Welcome to the Friday Roundtable, where we want to hear about your tea experience. Each week we present a topic that affects us all as tea business owners and tea consumers. Let’s talk tea.
This week we’re thinking about water. The importance of water cannot be underestimated when it comes to tea preparation. Too hot and you’ve boiled your greens. Too cool and you’ve left the complex flavors sitting in your pile of tea leaves. Too many minerals in the water and you’ve dulled the taste. “Dead” water, that’s been boiled multiple times, is also said to ruin the taste.
There are many questions we could have asked about this topic. For example, we could have asked you to confess to your propensity to microwave your water (shame, shame). Instead, we wanted to ask about how you ensure you have the best quality water.
Some tea makers will only utilize bottled water, an expensive prospect for heavy tea drinkers. There are purifiers in pitcher form like Brita and PUR. There are advanced models that are plumbed into your pipes. Newer versions, like Brondell’s H20+ Cypress, aim to reduce the plumbing challenges by sitting on the countertop and connecting to the faucet.
I’ve tried all of these methods. How about you? What is your preferred way of obtaining high quality water for your tea?
2 responses to “Friday Roundtable: Water, water everywhere”
Here’s what I know:
– at boiling, all dissolved O2 is gone, as the water cools, it dissolves back into the water
– there is no proof that a higher amount of dissolved O2 is beneficial to taste
– Tocklai suggests that “over boiling” water “reduced the acidity of water by gradually driving out CO2.

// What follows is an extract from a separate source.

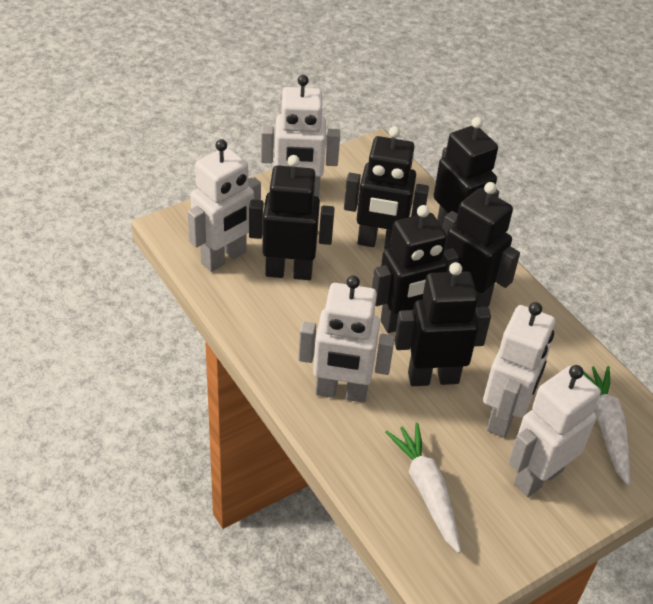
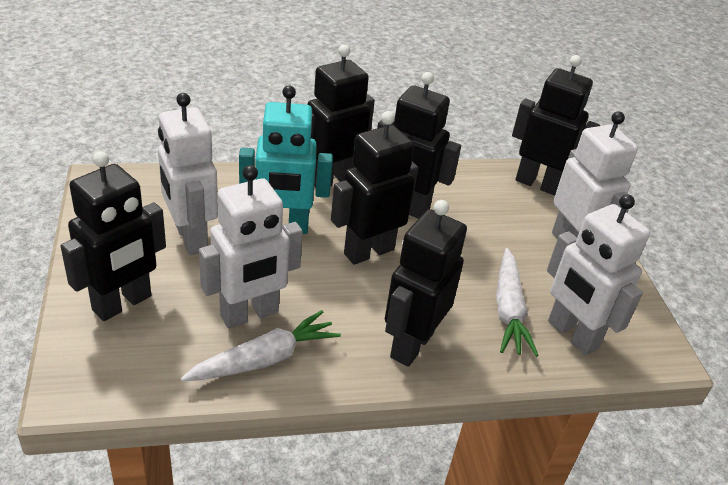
turquoise robot: none = 0 -> [239,85,333,234] = 1
white robot: [188,139,261,272] [261,75,340,197] [298,275,395,403] [483,302,555,438] [508,365,601,497] = 5 -> [158,93,218,255] [199,165,303,329] [547,194,650,355] [552,111,638,239] = 4

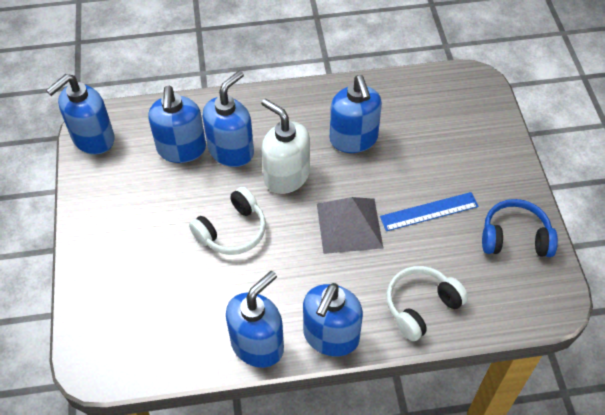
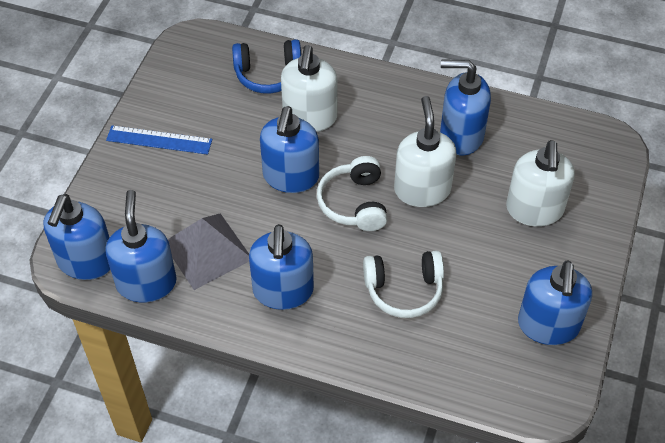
white soap dispenser: [261,98,310,194] = 1 -> [281,45,338,132] [394,96,456,207] [506,140,575,227] = 3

– too many or too little minerals will affect taste and many cafes will filter everything out of the water and add beneficial minerals back in (Calcium, Potassium, Sodium, etc).
I am fortunate to live in Hawaii with an abundance of rainfall (120″ or more a year). We catch this water from our roof and store it in a coated cement cistern. Our water is then sediment filtered and ran through an ultra violate filter. Finally it is filtered with reverse osmosis and used for drinking and brewing tea. In my opinion it is wonderful. A clean pure water with no harsh tastes. When I brew tea in other places it’s not the same. It seems to me the true essence of the leaf comes forth with purified rain forest water. This tropical rain is also the source of hydration for our wonderful tea garden.